Today, Mark Robichaux of the Wall Street Journal examines a new book, titled McIlhenny’s Gold: How a Louisiana Family Built The Tabasco Empire and it looks like an interesting read. For those of you unfamiliar with the history of Tabasco, Robichaux explains:

“Edmund McIlhenny began bottling and selling E. McIlhenny Tabasco Pepper Sauce in the late 1860s. Some of the first bottles he sold were bought by Union soldiers still billeted in the South and enamored of the sauce that lent a dash of spice to bland Army rations.”


While I can see how Tabasco could tremendously improve the flavor of MRE’s in the 1860’s, I’m only a lukewarm fan of Tabasco, despite being a hot sauce fanatic.

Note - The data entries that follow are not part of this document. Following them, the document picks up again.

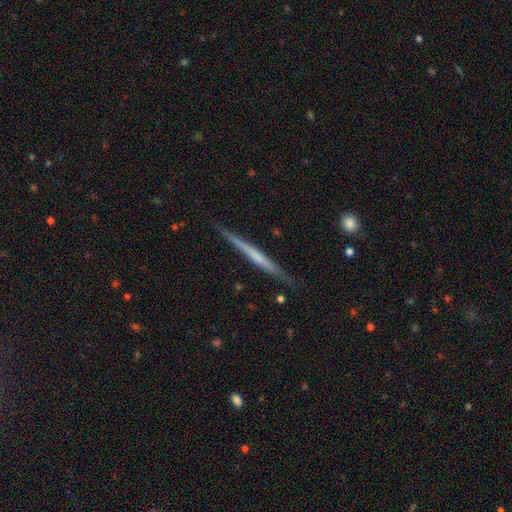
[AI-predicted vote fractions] This appears to be a featured or disk galaxy (57%) viewed edge-on (97%) with no central bulge (79%). Merging: none (87%).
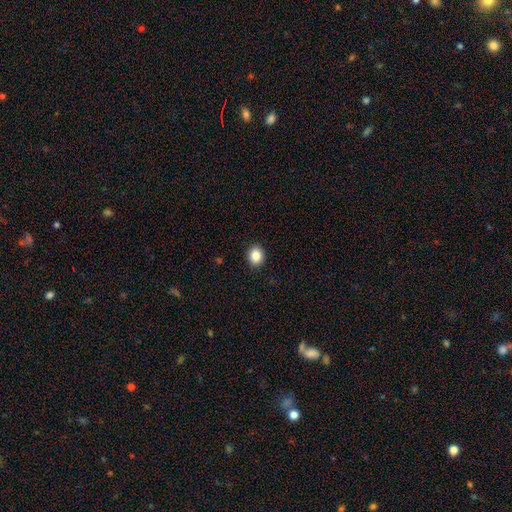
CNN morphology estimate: Overall: smooth (85%). How rounded: round (59%; in between 40%). Merging: none (91%).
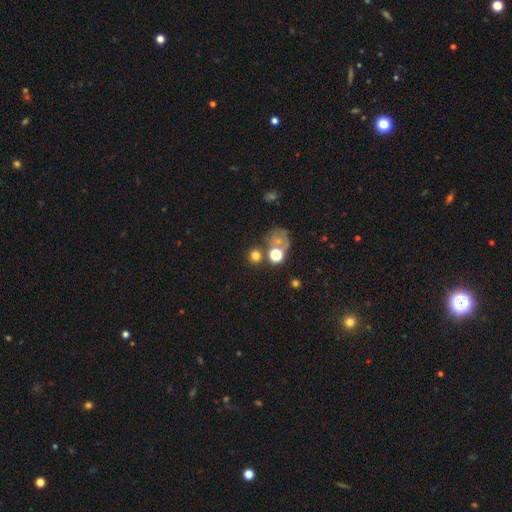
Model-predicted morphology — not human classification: Smooth or featured?
  - smooth: 73% *
  - star or artifact: 18%
  - featured or disk: 8%
How rounded?
  - round: 89% *
  - in between: 10%
  - cigar-shaped: 1%
Merging?
  - none: 71% *
  - merger: 16%
  - minor disturbance: 8%
  - major disturbance: 5%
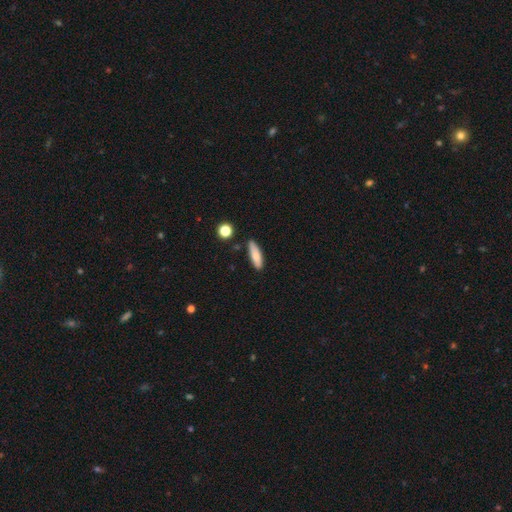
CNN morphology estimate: A smooth galaxy with no disk features (78%) that is cigar-shaped (54%).

Vote fractions:
- Smooth or featured? smooth: 78% / featured or disk: 15% / star or artifact: 7%
- How rounded? cigar-shaped: 54% / in between: 43% / round: 2%
- Merging? none: 79% / minor disturbance: 15% / merger: 3% / major disturbance: 3%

However, Robichaux’s article makes an interesting and valid point about why Tabasco sauce has prospered:

“The primary reason that Tabasco has dominated the hot-sauce category is the consistency of its flavor and spiciness. When I talked with Louisiana’s celebrated chef Paul Prudhomme for an article I wrote about McIlhenny Co. in this newspaper several years ago, he told me that other sauces could be unpredictably too hot–or too tart or too salty. ‘I may use 10 drops of Tabasco, but I can trust that 10 drops,’ Mr. Prudhomme said.”

This is logic I cannot argue with, as I have found Tabasco to be incredibly consistent, always tasting the same from batch to batch, which cannot be said about a lot of hot sauces. Robichaux goes on to note the sauce is still made the same way it was in the 1800’s:

“Though the company now offers several flavors of Tabasco, including a Sweet & Spicy variety, not much has changed about making the classic sauce over the past 138 years: hand-picked peppers a particular shade of red, mixed with salt and vinegar, and aged three years in wooden barrels that formerly held Jack Daniels whiskey.”